Anonymous User wrote:As a sexual assault victim myself, with some experience working in prosecution, I personally choose not to bring it up for two reasons.
First, I don't want to be perceived as being unable to stay objective. As a prosecutor, you're not punishing the bad guys. You are looking for the truth. Prosecutors have a lot of experience working with victims and whether fair or not, you're going to be put in that category, which will reflect negatively on your ability to properly exercise prosecutorial discretion in all areas of your work
Second, I don't know how much experience you've had with working those cases yourself, but I do legitimately find it quite difficult. I've had some issues with anxiety, flashbacks, nightmares, etc. It's really graphic work, and when either the victim or worse, the defendant, is describing what happened it can be pretty upsetting for the average person and much more so for a victim.
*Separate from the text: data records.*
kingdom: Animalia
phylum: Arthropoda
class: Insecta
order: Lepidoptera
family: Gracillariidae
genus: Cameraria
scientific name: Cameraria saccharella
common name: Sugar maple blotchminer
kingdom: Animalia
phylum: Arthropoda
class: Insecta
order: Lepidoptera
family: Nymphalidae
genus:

Tl;dr: I see how you think it gives you a leg up but it will only make the interviewer feel awkward at best. At worst, it will be perceived as a weakness or possibly even be one. I really caution you to think extremely carefully about bringing it up.
Oh ok, that makes sense. How about mentioning loved ones who have been impacted by dv/sexual assault as a motivator for going into prosecution, while leaving out the personal experience? Or would that also be perceived as potentially compromising objectivity too?